Les responsables de la production commencent à programmer le lancement commercial. Les objectifs sont ambitieux, avec une production de 25000 coupés sur cinq ans, vendus 35.000 F contre 25.600 F pour la berline… Il est prévu une montée en cadence très lente dans les ateliers de Guy Ligier avec, dès le mois de mars 1977, quatre véhicules de présérie, dont deux doivent être utilisés pour la présentation en première mondiale au salon de Genève. 24 autres véhicules suivent en avril alors que le lancement de la fabrication de série est envisagé pour le mois de mai 1977, un an après la présentation de la berline, à raison de 64 véhicules, 119 en juin, 227 en juillet et 407 en septembre. La commercialisation est alors programmée pour le mois de septembre 1977. Bien entendu, aucun de ces 845 breaks de chasse Renault 14 ne verra le jour, puisque le programme est subitement arrêté, en octobre 1976, trois mois après les premiers essais à Lardy. Officiellement, il s’agit de ne pas faire de tort au duo des Renault 15/17 fraîchement restylé.

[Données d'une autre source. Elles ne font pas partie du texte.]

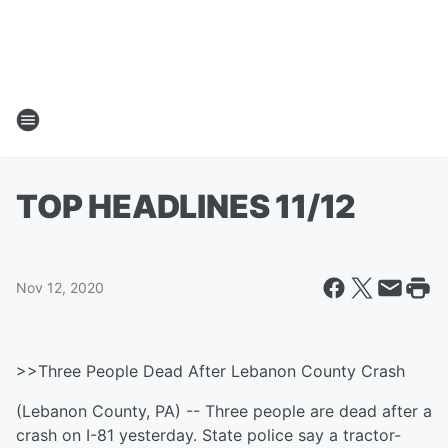
TOP HEADLINES 11/12
Nov 12, 2020
>>Three People Dead After Lebanon County Crash
(Lebanon County, PA) -- Three people are dead after a
crash on I-81 yesterday. State police say a tractor-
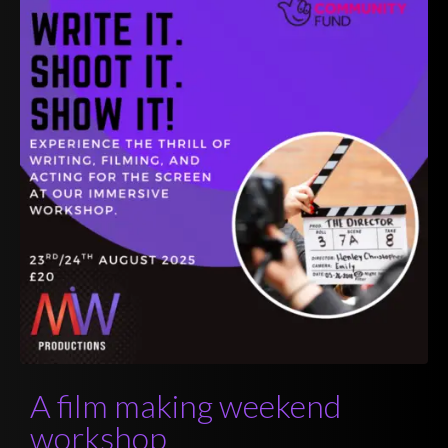
A film making weekend
workshop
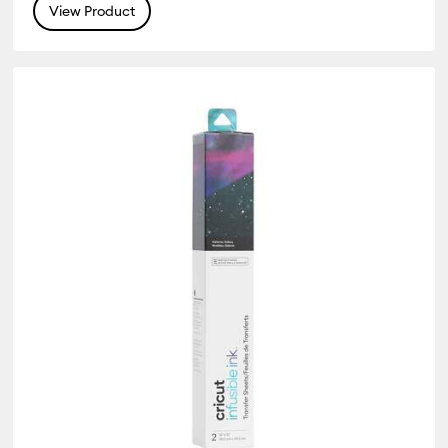
View Product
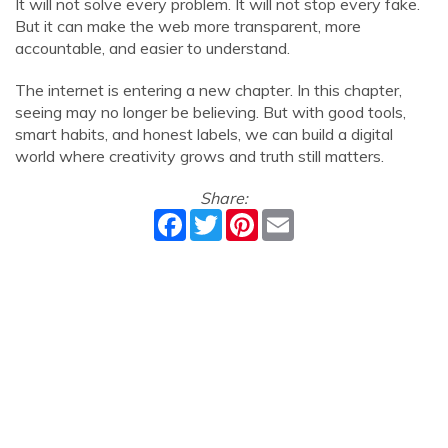
It will not solve every problem. It will not stop every fake.
But it can make the web more transparent, more
accountable, and easier to understand.
The internet is entering a new chapter. In this chapter,
seeing may no longer be believing. But with good tools,
smart habits, and honest labels, we can build a digital
world where creativity grows and truth still matters.
Share:
Facebook
Twitter
Pinterest
Email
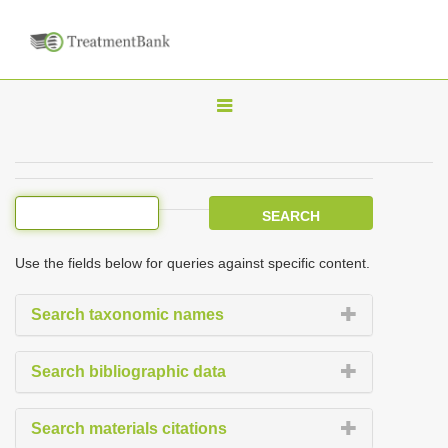
T
o
g
g
l
e
Use the fields below for queries against specific content.
n
a
Search taxonomic names
v
i
Search bibliographic data
g
a
Search materials citations
t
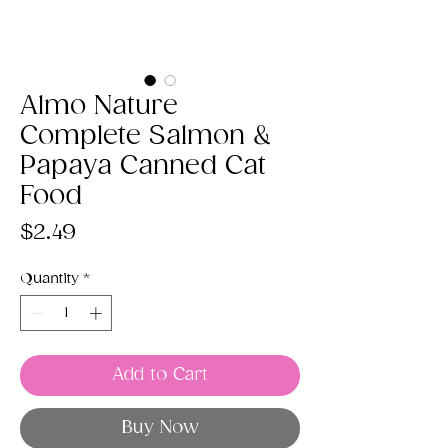
Almo Nature
Complete Salmon &
Papaya Canned Cat
Food
Price
$2.49
Quantity
*
Add to Cart
Buy Now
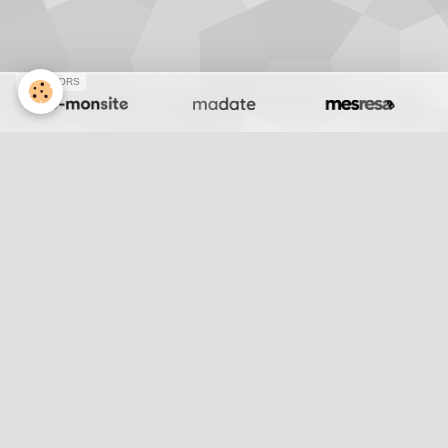
SPONSORS
J199 Chameaux
Retour
Partager
Facebook
Twitter
Email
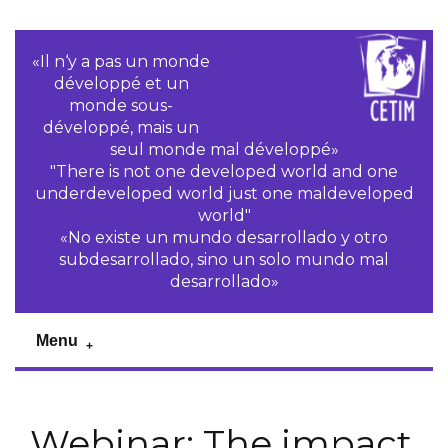
«Il n‘y a pas un monde
développé et un
monde sous-
développé, mais un
seul monde mal développé»
"There is not one developed world and one
underdeveloped world just one maldeveloped
world"
«No existe un mundo desarrollado y otro
subdesarrollado, sino un solo mundo mal
desarrollado»
Menu
Webinar: The impact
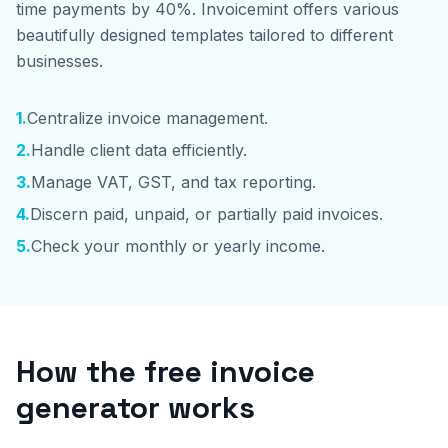
time payments by 40%. Invoicemint offers various
beautifully designed templates tailored to different
businesses.
1
.
Centralize invoice management.
2
.
Handle client data efficiently.
3
.
Manage VAT, GST, and tax reporting.
4
.
Discern paid, unpaid, or partially paid invoices.
5
.
Check your monthly or yearly income.
How the free invoice
generator works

On peut toutefois se demander s'il n'y a pas eu d'autres raisons à ce volte-face de la direction. Parmi elles, la crainte que la berline ne paraisse bien fade face au coupé sportif censé en être dérivé... Mais peut-être également des agissements plus souterrains, si l'on en croit Robert Broyer : « Je pense sincèrement que ce coupé moderne aurait cannibalisé les R15 et R17. Je crois aussi que Matra a eu peur pour sa Bagheera et a sans doute opéré pour que le projet n’aboutisse pas. Mais j’ai la satisfaction d’avoir créé un véritable concept.» Une hypothèse loin d'être farfelue si l'on considère que Ligier venait d'entamer une collaboration avec Matra en Formule 1 et ne voulait peut-être pas froisser la susceptibilité de son nouveau partenaire.

Broyer note aussi que certaines astuces stylistiques ont ensuite été copiées par les plus grandes signatures du design : « Marcello Gandini, qui était alors consultant chez Renault, a notamment repris la ceinture de caisse plongeante au niveau de la porte avant pour l’adapter à son projet de Lamborghini Countach !» Et l'on se souvient également qu'il récidivera avec sa proposition non retenue pour le projet W60...

Avec regret, les défenseurs du break de chasse 121 referment leurs dossiers mais ils vont vite se remettre à l’ouvrage pour élaborer un coupé quatre places, successeur des Renault 15 et 17. Ce projet deviendra la Fuego, un coupé sportif racé et iconique, même s'il était bien moins novateur que le coupé Renault 14.

Principalement remanié d'un article de Christophe Bonnaud paru dans L’Auto-Journal du 2 juillet 1998

 

 

Des lignes étonnantes et très innovantes pour 1975. Les phares rentrants et l'arrière plat évoquent immanquablement la future Volvo 480.

Intérieur de la maquette d'habitabilité.

Le prototype Ligier était un vrai modèle roulant, testé ici sur circuit à Lardy.

La Renault 17 paraît bien classique à côté des lignes modernes du coupé 121... Et pourtant, c'est elle qui sera en grande partie responsable de son annulation.